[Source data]

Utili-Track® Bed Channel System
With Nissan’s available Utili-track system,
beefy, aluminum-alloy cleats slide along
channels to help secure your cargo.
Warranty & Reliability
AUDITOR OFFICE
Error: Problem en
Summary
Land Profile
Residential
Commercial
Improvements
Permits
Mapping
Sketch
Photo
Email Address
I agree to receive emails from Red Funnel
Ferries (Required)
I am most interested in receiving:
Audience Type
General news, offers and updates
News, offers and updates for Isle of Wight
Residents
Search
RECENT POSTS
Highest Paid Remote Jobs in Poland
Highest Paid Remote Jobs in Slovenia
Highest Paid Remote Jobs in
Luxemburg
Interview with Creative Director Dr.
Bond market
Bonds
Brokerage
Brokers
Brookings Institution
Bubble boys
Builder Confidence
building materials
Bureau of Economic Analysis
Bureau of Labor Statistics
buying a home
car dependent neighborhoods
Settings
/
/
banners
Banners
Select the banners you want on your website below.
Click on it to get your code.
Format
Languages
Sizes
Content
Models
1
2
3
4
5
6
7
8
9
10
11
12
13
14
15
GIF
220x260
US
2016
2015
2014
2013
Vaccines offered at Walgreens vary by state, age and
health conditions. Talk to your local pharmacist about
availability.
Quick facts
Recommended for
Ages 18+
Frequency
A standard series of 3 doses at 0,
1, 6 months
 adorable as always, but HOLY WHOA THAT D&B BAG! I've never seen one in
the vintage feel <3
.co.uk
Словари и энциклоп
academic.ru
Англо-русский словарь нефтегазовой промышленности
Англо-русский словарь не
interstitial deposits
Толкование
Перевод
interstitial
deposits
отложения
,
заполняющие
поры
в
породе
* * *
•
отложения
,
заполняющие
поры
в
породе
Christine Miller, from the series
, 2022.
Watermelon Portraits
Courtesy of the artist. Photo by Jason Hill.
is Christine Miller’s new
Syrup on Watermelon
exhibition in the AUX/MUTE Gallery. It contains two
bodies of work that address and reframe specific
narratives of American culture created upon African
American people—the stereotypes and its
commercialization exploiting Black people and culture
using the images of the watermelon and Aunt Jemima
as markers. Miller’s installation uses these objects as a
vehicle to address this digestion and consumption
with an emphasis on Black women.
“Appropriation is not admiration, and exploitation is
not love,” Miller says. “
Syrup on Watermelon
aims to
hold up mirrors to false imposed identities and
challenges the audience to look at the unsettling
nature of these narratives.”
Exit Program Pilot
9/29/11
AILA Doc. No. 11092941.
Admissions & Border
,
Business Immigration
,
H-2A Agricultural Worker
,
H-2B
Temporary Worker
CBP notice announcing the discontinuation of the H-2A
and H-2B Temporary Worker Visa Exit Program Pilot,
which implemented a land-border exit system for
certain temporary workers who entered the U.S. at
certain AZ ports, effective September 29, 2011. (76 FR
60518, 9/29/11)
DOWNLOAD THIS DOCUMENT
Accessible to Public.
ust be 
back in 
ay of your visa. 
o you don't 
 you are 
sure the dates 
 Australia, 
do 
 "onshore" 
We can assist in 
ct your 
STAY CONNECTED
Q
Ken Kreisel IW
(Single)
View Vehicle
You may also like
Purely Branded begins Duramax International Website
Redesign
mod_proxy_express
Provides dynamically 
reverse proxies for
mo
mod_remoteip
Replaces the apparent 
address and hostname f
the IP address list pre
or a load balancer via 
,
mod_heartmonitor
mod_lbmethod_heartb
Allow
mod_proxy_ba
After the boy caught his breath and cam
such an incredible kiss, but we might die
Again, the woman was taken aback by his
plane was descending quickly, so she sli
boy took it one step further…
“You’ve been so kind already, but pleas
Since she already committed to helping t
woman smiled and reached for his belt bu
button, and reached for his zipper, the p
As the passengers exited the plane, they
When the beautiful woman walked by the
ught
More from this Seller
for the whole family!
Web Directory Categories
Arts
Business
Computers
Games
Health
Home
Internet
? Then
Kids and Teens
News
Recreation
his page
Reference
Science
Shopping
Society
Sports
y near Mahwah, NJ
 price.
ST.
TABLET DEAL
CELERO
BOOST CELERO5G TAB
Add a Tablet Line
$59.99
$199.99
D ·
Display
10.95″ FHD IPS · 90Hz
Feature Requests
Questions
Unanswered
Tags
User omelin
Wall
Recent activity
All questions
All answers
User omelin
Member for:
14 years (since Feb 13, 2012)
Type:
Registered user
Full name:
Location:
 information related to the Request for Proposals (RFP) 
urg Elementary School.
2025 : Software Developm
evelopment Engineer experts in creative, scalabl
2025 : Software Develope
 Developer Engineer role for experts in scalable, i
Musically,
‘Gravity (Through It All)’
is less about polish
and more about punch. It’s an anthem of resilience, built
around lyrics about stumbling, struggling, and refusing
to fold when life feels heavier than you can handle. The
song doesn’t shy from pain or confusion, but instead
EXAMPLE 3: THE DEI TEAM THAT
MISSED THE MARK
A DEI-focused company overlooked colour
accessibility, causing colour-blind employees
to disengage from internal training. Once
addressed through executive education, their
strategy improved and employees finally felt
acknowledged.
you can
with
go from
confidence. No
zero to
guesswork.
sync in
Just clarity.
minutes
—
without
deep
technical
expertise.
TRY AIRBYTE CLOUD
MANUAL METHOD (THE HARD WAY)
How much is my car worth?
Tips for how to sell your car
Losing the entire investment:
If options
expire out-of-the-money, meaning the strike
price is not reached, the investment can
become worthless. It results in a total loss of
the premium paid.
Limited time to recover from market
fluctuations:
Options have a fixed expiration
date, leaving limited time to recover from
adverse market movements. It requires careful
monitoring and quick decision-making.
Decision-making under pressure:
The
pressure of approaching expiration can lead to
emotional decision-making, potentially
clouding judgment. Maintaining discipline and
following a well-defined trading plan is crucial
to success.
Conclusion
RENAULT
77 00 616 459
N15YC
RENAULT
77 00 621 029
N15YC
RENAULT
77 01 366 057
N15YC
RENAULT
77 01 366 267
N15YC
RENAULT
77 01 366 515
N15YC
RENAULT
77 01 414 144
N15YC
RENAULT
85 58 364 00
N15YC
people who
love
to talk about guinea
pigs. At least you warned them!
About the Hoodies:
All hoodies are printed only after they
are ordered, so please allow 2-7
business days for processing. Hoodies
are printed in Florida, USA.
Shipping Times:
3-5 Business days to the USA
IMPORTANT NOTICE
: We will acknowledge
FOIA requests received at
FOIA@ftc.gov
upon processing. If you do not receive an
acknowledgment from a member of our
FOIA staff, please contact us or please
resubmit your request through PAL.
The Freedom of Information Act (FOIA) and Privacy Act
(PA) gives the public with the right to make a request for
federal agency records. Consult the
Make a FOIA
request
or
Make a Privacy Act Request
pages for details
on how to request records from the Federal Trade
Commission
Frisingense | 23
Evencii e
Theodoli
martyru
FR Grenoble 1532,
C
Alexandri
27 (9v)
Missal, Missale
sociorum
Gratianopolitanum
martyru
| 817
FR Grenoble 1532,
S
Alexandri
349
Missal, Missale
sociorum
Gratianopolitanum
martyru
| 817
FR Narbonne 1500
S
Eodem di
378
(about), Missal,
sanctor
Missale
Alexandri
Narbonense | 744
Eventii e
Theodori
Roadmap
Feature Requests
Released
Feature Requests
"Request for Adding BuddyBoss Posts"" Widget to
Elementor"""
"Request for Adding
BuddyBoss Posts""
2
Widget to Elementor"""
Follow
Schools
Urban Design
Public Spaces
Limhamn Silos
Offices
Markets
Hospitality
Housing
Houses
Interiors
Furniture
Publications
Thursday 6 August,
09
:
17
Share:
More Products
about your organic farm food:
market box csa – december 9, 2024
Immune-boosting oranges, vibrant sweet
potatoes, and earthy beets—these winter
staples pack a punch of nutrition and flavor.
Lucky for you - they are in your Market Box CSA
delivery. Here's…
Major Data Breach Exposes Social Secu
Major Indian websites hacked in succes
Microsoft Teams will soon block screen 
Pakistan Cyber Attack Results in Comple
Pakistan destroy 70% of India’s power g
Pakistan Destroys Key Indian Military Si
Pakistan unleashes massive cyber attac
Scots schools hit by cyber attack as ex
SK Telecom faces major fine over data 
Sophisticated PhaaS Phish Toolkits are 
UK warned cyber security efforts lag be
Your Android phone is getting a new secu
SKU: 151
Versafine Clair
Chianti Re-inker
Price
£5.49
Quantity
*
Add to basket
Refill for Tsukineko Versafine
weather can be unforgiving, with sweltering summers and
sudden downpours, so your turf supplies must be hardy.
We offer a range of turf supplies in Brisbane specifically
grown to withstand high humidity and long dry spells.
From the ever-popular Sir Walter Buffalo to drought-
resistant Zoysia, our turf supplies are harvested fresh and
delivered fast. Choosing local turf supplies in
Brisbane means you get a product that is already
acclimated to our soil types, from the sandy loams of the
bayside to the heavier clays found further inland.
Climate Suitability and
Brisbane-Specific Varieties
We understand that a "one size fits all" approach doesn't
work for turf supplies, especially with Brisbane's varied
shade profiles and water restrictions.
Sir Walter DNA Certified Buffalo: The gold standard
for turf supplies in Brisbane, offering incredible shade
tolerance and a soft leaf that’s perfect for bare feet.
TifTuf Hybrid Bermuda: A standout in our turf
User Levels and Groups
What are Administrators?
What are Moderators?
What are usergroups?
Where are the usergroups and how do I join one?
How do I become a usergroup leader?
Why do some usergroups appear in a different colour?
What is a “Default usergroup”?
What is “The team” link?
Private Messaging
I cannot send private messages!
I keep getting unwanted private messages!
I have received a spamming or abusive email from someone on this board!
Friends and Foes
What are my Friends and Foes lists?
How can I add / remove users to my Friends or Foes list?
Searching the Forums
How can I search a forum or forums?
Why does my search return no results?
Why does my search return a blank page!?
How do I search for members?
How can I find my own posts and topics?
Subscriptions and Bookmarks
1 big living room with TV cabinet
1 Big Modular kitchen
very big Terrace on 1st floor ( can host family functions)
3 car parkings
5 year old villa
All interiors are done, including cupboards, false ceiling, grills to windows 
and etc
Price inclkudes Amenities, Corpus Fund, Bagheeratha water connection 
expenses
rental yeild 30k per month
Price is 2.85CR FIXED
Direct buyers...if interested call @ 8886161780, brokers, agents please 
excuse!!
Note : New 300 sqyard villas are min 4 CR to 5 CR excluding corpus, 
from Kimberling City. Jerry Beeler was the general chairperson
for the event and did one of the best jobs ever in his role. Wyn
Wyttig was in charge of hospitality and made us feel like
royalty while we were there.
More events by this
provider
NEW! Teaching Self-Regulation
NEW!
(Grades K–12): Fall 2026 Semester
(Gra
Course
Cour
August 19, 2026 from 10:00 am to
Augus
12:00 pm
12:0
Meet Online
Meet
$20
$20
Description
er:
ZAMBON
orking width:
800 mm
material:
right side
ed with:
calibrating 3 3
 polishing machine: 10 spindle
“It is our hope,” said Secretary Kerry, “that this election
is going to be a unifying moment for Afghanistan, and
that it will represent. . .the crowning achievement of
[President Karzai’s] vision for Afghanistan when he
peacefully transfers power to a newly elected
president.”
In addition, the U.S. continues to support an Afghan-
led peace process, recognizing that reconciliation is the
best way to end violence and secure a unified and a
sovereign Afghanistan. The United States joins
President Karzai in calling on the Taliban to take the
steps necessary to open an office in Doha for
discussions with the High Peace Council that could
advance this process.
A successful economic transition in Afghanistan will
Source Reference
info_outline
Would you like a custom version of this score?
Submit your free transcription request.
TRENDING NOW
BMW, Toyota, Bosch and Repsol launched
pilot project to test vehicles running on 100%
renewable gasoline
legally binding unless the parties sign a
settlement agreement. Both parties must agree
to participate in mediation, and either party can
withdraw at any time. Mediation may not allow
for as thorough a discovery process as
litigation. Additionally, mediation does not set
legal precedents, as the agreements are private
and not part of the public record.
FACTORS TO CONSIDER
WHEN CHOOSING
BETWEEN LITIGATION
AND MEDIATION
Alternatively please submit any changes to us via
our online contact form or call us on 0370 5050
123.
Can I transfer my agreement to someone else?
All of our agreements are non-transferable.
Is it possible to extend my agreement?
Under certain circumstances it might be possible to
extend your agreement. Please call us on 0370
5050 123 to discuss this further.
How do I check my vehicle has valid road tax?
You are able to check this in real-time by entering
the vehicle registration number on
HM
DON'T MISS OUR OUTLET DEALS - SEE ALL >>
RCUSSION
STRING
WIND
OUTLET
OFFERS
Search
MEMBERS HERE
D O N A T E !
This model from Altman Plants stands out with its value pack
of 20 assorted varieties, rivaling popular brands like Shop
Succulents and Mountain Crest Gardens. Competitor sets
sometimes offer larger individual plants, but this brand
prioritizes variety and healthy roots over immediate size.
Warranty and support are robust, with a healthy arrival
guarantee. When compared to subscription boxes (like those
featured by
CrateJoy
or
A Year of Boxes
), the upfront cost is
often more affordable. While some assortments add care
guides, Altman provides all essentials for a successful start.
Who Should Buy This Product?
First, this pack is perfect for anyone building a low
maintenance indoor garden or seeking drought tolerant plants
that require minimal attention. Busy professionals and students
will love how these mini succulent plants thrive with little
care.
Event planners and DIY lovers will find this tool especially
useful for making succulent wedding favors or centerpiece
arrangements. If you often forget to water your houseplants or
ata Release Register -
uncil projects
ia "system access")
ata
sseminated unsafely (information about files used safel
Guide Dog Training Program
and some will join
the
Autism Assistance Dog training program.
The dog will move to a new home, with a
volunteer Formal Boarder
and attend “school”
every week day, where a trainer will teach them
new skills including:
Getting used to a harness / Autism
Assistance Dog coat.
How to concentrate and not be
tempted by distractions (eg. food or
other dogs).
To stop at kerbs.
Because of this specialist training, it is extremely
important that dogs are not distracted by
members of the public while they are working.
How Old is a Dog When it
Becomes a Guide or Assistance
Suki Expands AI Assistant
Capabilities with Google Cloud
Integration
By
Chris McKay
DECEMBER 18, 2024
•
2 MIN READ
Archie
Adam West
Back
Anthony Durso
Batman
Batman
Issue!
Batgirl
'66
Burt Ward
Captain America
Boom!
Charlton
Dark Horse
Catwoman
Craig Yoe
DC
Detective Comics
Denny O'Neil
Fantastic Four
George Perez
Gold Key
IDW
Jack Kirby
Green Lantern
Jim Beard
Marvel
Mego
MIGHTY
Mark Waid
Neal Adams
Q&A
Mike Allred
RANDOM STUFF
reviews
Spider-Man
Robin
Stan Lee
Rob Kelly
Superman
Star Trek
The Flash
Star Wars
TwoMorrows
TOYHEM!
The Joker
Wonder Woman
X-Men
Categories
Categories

#### WHAT THE TASK REQUIRES:
Transcribe everything from the start of the records down to the line containing "I agree to receive emails from Red Funnel", including that line, keeping every word and line break unchanged.

#### ANSWER SPACE:
Utili-Track® Bed Channel System
With Nissan’s available Utili-track system,
beefy, aluminum-alloy cleats slide along
channels to help secure your cargo.
Warranty & Reliability
AUDITOR OFFICE
Error: Problem en
Summary
Land Profile
Residential
Commercial
Improvements
Permits
Mapping
Sketch
Photo
Email Address
I agree to receive emails from Red Funnel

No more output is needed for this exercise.